Security forces have accelerated search and intelligence based operations and “have arrested dozens of suspected militants, their handlers and their facilitators,” the minister said.
Multiple sources added that Pakistan’s intelligence agencies have issued alerts for a possible surge in terror attacks in Pakistan in coming days.
Urban ‌centers, markets, security forces and places of worship could be possible targets, according to the alerts, the sources said.
“We have ⁠been given a ⁠strong caution about more terror attacks in our official communications. In this regard, we have almost doubled our search operations across Pakistan,” said an intelligence official.

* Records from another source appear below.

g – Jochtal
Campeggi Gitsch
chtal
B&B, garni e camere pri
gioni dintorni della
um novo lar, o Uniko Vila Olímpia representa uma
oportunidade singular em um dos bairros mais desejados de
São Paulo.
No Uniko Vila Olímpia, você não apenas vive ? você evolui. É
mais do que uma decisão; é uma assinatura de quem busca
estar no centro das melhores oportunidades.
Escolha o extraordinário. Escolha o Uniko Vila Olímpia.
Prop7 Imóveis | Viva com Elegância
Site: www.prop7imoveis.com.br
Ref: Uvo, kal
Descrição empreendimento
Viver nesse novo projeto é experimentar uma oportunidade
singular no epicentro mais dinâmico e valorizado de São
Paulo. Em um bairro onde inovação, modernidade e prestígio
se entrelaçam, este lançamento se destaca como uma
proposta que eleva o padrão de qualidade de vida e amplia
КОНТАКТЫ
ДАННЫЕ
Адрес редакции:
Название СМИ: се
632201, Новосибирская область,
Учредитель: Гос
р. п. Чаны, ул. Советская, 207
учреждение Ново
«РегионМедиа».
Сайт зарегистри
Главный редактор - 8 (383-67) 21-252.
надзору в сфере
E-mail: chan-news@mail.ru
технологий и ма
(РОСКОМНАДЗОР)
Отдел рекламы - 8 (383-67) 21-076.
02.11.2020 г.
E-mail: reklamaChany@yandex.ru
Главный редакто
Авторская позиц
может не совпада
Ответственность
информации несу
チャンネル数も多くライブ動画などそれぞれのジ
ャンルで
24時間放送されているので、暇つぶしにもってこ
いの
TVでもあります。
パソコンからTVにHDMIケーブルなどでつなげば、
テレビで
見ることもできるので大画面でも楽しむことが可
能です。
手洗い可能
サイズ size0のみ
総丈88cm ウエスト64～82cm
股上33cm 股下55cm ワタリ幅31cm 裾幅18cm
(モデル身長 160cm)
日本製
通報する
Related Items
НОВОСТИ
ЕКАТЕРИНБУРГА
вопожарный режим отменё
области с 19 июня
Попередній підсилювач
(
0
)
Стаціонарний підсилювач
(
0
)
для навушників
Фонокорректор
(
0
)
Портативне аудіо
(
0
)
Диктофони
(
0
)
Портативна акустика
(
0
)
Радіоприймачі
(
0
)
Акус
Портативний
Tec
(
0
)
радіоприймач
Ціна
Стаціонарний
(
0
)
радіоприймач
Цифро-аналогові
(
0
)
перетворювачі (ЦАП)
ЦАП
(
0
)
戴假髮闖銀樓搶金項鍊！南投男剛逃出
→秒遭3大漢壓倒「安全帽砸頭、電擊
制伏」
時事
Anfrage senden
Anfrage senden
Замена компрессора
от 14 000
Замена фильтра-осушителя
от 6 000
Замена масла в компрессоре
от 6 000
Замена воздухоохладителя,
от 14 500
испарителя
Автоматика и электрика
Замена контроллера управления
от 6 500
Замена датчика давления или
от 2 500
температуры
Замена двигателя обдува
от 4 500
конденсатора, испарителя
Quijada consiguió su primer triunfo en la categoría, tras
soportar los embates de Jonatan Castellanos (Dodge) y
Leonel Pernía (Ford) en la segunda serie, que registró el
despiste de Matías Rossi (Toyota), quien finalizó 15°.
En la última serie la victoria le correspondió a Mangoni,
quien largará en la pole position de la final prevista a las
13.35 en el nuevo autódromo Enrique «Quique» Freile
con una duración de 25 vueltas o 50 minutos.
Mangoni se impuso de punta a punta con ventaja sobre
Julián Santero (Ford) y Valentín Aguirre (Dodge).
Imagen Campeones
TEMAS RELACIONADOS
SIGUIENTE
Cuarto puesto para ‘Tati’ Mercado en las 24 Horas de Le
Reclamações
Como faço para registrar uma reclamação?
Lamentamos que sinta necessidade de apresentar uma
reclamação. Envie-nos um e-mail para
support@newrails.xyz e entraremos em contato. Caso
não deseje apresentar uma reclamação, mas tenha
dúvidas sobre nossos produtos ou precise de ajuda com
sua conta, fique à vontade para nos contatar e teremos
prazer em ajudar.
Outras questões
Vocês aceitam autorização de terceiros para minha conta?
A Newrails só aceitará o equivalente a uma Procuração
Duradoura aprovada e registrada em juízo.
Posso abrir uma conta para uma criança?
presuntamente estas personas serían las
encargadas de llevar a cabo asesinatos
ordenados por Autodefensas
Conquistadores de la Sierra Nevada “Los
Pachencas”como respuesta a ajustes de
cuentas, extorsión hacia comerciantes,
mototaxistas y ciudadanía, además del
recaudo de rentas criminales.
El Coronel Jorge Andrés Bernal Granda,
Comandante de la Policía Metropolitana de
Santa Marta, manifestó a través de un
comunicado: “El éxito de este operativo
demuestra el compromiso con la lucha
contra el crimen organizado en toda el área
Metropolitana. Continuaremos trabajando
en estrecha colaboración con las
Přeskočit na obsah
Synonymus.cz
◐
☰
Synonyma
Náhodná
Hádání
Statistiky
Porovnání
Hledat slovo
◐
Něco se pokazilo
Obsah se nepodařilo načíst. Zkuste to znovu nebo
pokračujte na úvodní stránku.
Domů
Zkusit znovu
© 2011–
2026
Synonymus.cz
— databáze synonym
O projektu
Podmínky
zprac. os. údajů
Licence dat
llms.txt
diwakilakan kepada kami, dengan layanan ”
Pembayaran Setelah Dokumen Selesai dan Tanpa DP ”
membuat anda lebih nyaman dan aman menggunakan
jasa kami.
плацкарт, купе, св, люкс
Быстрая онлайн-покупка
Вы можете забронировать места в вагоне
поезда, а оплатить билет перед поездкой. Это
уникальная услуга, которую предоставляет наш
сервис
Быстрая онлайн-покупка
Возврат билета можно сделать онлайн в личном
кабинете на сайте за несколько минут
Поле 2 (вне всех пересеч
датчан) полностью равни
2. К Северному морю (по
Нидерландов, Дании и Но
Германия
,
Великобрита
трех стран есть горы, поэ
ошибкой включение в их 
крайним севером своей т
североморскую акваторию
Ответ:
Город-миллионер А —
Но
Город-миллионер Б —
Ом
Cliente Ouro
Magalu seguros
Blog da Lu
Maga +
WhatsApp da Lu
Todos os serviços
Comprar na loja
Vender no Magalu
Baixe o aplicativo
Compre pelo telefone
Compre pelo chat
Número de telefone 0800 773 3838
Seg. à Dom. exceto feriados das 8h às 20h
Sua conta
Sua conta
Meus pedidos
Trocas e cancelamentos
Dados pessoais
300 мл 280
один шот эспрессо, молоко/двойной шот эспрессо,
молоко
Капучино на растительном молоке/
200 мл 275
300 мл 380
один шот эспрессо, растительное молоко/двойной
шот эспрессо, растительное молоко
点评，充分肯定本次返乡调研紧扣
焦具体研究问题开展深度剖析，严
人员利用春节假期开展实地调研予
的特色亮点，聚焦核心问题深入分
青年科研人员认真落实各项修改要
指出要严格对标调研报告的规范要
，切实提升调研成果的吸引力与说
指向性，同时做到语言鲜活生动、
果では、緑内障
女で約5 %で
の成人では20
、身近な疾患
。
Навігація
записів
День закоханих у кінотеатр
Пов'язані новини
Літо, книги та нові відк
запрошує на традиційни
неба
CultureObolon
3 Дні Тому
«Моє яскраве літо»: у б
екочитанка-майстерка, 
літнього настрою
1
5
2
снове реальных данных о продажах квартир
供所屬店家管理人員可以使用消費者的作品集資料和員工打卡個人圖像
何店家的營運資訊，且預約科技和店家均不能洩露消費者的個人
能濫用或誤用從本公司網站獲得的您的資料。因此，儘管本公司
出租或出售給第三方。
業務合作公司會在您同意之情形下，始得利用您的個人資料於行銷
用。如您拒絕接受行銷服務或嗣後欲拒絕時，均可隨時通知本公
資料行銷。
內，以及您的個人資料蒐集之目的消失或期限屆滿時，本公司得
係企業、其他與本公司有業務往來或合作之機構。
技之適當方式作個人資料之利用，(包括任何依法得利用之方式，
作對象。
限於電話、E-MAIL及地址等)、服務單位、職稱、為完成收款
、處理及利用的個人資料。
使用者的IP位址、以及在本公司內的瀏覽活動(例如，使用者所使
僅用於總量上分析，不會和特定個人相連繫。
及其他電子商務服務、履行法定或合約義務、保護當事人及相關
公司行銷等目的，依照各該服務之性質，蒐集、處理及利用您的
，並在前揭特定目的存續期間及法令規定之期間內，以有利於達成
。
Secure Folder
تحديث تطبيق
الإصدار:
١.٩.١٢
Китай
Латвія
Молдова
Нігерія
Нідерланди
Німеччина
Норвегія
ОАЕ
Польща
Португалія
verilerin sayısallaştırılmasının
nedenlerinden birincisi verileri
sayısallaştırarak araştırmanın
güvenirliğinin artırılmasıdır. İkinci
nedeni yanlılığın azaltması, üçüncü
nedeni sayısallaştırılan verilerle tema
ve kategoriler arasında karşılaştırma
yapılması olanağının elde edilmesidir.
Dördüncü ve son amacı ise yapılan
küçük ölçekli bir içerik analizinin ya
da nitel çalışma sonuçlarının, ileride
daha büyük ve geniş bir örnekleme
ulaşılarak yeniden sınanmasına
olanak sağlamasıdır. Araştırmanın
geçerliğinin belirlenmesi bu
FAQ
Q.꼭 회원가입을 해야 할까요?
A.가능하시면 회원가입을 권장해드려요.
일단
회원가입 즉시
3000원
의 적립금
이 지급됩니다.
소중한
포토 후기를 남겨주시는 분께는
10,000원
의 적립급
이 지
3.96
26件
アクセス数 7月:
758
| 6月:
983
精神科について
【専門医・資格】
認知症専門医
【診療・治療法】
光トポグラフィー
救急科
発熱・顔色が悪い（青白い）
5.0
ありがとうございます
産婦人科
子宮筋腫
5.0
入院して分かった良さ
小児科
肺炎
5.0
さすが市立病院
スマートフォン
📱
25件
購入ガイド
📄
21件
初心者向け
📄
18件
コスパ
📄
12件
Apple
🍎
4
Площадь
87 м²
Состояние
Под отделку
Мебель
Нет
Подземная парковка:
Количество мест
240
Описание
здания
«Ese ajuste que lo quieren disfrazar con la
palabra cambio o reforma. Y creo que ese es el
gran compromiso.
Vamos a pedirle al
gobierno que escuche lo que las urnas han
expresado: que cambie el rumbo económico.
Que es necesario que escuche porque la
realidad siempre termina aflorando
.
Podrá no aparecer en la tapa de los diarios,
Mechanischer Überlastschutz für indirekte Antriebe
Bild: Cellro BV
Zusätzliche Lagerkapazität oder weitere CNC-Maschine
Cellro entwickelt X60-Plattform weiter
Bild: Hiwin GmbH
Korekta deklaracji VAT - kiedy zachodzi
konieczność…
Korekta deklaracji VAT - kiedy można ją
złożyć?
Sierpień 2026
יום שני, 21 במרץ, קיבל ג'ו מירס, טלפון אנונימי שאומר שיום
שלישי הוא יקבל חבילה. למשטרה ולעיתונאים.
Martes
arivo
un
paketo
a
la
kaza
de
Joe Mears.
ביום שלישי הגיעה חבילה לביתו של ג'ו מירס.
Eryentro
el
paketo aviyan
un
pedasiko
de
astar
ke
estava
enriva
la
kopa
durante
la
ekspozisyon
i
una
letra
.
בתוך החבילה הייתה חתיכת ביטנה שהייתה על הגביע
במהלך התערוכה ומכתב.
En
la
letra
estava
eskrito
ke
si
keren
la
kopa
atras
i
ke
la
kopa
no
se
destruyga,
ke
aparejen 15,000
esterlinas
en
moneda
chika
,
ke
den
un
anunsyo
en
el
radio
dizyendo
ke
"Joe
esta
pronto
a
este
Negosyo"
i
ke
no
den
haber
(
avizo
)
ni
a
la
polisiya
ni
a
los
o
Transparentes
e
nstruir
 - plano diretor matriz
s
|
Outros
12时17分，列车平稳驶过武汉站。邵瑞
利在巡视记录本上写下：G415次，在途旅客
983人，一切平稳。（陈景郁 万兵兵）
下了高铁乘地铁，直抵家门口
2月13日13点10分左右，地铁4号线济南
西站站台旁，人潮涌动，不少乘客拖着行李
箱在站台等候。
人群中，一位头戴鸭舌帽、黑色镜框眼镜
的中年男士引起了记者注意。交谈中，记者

Another intelligence official added the provinces of Khyber Pakhtunkhwa and Balochistan are already under terror attacks and “we fear that Afghanistan will retaliate against Pakistan through terror networks in Punjab and Sindh as well.”
Militancy is a growing problem for Pakistan with the number of attacks rising every year since 2022, according to Armed Conflict Location & Event Data (ACLED), a global monitoring organization.
Data from ACLED shows attacks in Pakistan rose nearly fourfold to 2,425 in 2025 from 658 ​in 2022 and over the ​same period, TTP attacks increased more than seven-fold to 838 from 118.